Também, hoje, vamos encontrar as políticas económicas e monetárias seguidas pelos Estados desde o inicio dos anos 90, particularmente aquelas que se traduziram nos défices gémeos, na injecção, novamente maciça, de dólares na circulação internacional, e nas taxas de juro baixas – que, no seu conjunto, impulsionaram o enorme desenvolvimento e a sofisticação do sistema financeiro internacional –, no cerne dos desequilíbrios que abriram caminho a eclosão da crise do subprime.

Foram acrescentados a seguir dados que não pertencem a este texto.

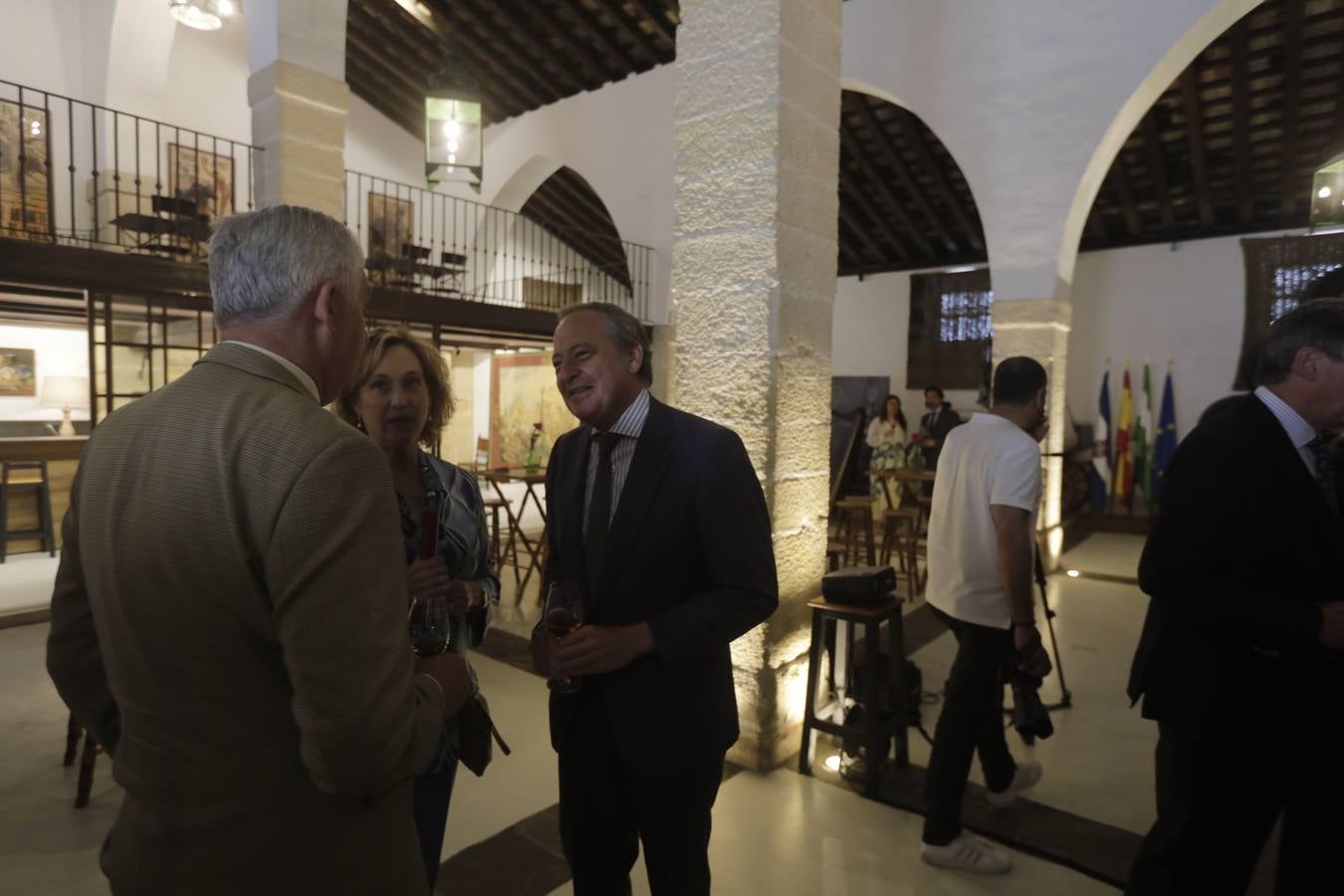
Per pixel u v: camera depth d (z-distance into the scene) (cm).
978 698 232
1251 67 636
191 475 84
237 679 85
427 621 136
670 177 900
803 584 322
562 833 166
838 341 1162
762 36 298
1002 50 643
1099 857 240
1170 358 938
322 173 552
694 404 323
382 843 97
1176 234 920
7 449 696
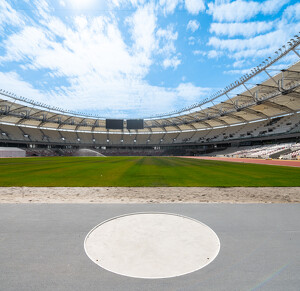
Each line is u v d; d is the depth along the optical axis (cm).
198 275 218
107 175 1122
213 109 4584
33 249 281
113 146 6506
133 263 240
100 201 560
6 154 3959
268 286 202
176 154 6347
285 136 3816
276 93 2727
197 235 323
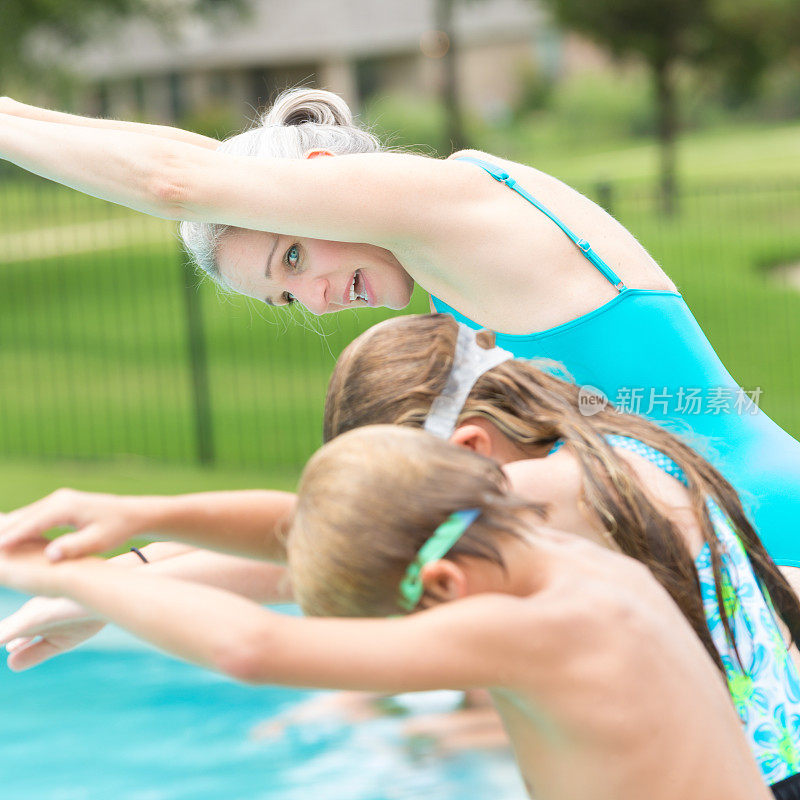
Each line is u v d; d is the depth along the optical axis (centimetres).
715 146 3806
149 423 1218
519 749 233
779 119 4597
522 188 317
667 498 272
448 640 205
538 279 311
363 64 5138
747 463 310
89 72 4353
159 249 2322
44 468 1001
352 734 605
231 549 246
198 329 1122
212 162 303
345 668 199
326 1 4859
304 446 1084
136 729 618
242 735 610
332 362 1447
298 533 221
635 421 287
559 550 231
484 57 5394
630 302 312
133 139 304
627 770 218
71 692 661
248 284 334
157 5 2658
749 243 2130
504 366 278
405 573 212
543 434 271
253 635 196
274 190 300
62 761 583
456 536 213
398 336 277
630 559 243
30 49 2403
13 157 315
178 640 199
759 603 271
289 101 354
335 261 324
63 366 1520
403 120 3922
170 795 536
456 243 309
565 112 4772
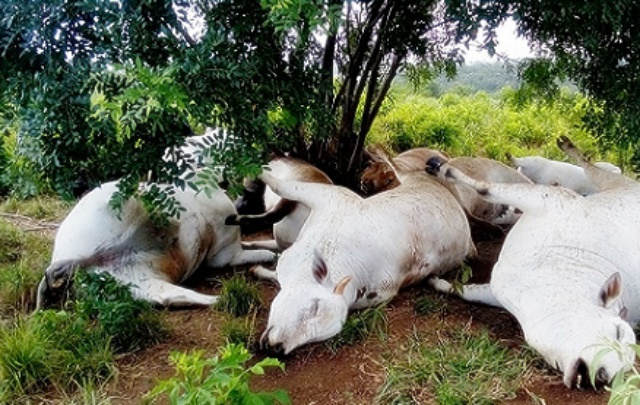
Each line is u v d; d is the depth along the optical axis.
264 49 2.69
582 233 2.82
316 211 3.26
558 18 2.97
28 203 4.80
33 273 3.46
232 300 3.10
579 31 3.04
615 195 3.10
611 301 2.43
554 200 3.00
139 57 2.46
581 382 2.22
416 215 3.25
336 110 4.23
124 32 2.54
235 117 2.66
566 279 2.59
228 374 2.17
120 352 2.80
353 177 4.39
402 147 6.88
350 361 2.69
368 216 3.13
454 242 3.41
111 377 2.62
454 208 3.48
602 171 3.71
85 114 2.54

Como se disse antes, é necessária grande contenção relativamente à previsão da evolução a curto prazo da conjuntura económica internacional. Mas, em qualquer caso é certo que não deixarão de se produzir alterações significativas relativamente ao modo como se continuará a olhar para o funcionamento da economia internacional. Não será apenas o modelo liberal tradicional a ser questionado mas, sobretudo, as suas expressões no plano da intervenção das organizações económicas internacionais que não deixarão de ser solicitadas a ter um maior papel na regulação e monitorização do desenvolvimento das relações económicas internacionais, com as relações especificamente monetárias e financeiras à cabeça.

O grande desafio que se coloca, no contexto actual, é impedir que a frustração que se amplia, relativamente aos resultados da liberalização da economia internacional e da globalização, se transforme numa nova vaga de reacção proteccionista.